A MAK Capital pressiona por uma reforma no conselho, condicionando um aporte de até R$ 500 milhões. OBTG atua em dois papéis dentro da mesma empresa, elevando o peso de uma relação já tensa entre acionistas minoritários, fundos e o controlador Centaurus.

A companhia afirma não ter conhecimento de qualquer proposta de capitalização de R$ 500 milhões e aponta que a recuperação extrajudicial permanece sob avaliação, conforme diálogo com assessores. O rito visa renegociar dívidas fora do trâmite judicial tradicional.

Após a decisão, a CRD (controladoria) da CGU passa a acompanhar a disputa sobre OPA e governança. A Abraicc, associação de minoritários, protocolou documentos na CGU para esclarecer o andamento e questionar procedimentos.

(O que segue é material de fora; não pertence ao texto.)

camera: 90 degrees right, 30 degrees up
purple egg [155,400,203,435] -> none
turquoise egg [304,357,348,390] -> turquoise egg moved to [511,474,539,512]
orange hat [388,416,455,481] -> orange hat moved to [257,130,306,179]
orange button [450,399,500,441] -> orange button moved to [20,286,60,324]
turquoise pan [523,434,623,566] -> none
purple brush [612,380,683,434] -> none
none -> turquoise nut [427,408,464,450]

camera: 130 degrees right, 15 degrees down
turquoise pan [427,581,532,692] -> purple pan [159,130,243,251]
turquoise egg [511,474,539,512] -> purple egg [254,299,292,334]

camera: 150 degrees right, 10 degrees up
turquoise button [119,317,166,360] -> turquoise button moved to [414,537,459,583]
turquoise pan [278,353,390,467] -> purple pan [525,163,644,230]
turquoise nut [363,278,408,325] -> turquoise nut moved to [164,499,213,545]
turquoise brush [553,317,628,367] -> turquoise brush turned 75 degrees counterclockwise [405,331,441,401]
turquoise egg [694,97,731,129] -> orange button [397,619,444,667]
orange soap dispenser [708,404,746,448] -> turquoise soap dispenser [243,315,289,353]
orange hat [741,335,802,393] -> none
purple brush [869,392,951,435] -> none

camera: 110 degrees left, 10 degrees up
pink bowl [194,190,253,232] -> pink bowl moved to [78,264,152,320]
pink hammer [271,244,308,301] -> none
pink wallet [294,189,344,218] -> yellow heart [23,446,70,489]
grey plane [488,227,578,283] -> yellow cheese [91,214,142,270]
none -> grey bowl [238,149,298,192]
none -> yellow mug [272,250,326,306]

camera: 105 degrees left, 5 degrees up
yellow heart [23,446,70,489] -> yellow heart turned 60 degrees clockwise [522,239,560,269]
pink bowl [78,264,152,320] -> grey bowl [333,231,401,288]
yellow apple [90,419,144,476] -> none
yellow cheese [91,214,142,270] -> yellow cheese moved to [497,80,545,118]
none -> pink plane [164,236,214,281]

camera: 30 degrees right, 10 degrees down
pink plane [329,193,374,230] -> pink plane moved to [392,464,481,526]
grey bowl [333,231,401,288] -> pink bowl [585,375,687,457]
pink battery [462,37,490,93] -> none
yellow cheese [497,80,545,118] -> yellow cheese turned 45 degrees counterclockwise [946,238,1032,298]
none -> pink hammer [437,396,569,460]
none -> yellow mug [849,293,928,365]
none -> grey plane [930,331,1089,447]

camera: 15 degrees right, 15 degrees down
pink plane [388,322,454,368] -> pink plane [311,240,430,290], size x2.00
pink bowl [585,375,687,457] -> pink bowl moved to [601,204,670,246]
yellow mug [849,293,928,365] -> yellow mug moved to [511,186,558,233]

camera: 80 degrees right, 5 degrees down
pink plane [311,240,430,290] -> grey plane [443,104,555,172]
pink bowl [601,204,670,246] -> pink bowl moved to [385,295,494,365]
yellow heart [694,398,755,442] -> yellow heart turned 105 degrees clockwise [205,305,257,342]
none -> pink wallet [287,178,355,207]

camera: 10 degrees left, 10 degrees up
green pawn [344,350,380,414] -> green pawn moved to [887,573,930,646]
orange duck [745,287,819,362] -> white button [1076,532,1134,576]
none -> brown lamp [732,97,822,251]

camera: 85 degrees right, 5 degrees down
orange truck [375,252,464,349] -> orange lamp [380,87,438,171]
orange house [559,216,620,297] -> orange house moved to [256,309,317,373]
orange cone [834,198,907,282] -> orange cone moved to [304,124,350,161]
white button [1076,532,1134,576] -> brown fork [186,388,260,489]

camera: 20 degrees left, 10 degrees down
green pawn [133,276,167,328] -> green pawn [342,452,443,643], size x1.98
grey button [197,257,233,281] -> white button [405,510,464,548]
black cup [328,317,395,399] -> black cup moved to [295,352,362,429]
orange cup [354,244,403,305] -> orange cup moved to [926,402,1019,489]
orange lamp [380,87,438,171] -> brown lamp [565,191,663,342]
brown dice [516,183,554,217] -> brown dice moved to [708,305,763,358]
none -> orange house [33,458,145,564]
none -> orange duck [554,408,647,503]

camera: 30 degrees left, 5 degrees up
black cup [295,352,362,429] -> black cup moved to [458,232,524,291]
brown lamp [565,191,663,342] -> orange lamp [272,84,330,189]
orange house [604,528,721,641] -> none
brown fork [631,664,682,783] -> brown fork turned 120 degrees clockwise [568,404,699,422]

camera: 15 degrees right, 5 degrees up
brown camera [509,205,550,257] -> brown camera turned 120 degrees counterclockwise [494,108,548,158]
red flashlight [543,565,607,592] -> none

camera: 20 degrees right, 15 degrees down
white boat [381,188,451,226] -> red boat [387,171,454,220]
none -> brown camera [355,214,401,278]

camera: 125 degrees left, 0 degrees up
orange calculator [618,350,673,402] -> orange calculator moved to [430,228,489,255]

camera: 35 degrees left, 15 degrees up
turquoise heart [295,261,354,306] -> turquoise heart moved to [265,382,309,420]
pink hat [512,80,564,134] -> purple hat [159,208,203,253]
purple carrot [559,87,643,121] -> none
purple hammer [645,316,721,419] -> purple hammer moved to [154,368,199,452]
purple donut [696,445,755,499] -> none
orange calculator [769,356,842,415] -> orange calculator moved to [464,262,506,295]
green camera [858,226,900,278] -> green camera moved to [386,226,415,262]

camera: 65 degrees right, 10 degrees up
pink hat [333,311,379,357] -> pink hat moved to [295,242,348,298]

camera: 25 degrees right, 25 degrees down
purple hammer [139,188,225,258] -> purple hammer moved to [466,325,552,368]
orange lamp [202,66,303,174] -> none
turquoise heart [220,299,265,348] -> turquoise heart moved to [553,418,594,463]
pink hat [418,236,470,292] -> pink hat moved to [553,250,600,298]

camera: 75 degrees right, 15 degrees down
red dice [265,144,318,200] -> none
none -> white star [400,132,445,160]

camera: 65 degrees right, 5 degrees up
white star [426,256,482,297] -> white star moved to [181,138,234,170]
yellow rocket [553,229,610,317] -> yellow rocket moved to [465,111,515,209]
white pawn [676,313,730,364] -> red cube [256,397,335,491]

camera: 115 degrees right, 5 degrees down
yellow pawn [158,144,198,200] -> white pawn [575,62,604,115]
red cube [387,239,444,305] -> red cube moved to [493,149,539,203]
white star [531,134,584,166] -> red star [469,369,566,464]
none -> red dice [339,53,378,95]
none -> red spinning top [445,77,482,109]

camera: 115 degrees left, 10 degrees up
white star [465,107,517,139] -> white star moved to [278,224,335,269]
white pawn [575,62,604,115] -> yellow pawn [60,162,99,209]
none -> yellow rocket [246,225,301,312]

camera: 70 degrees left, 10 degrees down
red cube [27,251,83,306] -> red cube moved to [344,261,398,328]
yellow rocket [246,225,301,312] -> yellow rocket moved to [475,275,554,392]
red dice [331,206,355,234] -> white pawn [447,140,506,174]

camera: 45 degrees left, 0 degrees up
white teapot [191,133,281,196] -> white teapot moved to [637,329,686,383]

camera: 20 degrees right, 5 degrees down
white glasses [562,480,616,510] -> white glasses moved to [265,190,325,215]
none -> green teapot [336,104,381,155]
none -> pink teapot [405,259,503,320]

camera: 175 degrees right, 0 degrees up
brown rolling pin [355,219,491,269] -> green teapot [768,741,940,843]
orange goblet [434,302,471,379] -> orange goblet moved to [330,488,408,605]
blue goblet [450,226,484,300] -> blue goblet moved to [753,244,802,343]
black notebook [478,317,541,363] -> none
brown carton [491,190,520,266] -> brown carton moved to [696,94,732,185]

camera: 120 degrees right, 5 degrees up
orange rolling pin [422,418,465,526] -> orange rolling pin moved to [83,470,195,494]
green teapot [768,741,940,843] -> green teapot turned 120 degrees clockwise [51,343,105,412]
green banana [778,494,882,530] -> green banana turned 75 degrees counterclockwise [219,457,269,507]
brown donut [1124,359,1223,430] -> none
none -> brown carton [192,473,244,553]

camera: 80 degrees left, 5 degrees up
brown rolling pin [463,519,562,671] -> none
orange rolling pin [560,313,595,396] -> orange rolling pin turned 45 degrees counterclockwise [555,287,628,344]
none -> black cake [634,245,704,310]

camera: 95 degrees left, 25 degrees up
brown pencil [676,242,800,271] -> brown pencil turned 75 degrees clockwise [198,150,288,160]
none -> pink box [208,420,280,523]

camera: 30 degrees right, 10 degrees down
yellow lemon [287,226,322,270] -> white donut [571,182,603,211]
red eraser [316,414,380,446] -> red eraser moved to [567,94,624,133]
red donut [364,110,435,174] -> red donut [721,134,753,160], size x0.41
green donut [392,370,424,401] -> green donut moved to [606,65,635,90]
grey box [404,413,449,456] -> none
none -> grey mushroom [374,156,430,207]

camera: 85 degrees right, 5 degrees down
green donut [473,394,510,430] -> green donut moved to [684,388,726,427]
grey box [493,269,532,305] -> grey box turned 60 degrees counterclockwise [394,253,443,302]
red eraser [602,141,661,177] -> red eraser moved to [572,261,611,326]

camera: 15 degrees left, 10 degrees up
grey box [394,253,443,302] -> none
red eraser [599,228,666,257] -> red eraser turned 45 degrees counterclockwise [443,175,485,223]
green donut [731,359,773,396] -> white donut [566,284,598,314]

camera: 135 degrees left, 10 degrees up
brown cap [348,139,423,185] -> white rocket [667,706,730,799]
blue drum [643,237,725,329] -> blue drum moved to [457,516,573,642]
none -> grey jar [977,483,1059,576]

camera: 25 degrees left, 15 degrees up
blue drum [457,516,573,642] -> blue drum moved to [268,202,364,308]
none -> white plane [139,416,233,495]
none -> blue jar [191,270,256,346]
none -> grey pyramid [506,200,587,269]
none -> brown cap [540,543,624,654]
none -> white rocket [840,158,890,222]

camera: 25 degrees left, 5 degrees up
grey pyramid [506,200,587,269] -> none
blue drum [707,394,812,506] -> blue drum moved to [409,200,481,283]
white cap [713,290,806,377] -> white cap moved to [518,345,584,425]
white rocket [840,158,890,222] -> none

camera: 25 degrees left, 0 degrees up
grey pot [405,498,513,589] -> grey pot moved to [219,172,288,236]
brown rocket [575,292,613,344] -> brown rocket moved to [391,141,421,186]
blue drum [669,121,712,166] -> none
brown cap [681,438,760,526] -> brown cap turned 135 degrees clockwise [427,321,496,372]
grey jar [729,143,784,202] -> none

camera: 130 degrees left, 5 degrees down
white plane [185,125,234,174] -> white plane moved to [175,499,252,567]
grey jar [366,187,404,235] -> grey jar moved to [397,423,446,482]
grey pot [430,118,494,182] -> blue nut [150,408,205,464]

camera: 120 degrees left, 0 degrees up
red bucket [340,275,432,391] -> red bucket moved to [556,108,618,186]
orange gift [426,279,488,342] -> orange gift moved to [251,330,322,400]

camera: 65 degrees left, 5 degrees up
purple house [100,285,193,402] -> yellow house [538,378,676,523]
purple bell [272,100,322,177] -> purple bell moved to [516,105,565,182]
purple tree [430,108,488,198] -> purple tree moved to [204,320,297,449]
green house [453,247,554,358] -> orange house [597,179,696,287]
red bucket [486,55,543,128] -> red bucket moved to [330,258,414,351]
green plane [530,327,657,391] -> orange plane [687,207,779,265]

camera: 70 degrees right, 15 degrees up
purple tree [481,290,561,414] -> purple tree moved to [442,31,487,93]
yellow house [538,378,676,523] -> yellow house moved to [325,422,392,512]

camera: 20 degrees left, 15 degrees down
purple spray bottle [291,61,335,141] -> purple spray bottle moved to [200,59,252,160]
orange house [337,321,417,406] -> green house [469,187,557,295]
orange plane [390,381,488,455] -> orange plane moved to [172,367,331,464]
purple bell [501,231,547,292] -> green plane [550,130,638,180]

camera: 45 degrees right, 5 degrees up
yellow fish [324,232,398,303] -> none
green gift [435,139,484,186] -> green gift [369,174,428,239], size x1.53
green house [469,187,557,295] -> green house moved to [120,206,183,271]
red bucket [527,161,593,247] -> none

O contexto é de fragilidade financeira. Em abril, a empresa conquistou uma tutela que impede vencimento antecipado de dívidas até junho, o que aumenta a possibilidade de recuperação extrajudicial caso o prazo não seja mantido.

A mudança de formador de mercado ocorre em meio a uma crise de liquidez e credores que acompanham negociações com a BR Partners, assessora financeira da companhia. As conversas estão em estágio inicial, sem definições sobre prazos ou descontos.

Estoque de medicamentos e impactos operacionais

O corpo clínico informou ao conselho eleito em 30 de abril que o estoque de medicamentos tende a durar apenas algumas semanas, gerando risco à segurança dos pacientes. O documento ressalta impactos diretos no tratamento contra o câncer.

A troca de formador de mercado, com o BTG substituindo o Citigroup, reforça o cenário de incertezas em relação à governança e ao futuro da empresa. A Oncoclínicas não confirmou propostas de capitalização nem anunciou medidas adicionais.

A empresa registra prejuízos recorrentes e alta alavancagem, ficando sob visão de risco pela Fitch. As ações já registram queda relevante no ano e em 12 meses, refletindo a tensão entre credores, acionistas e gestão.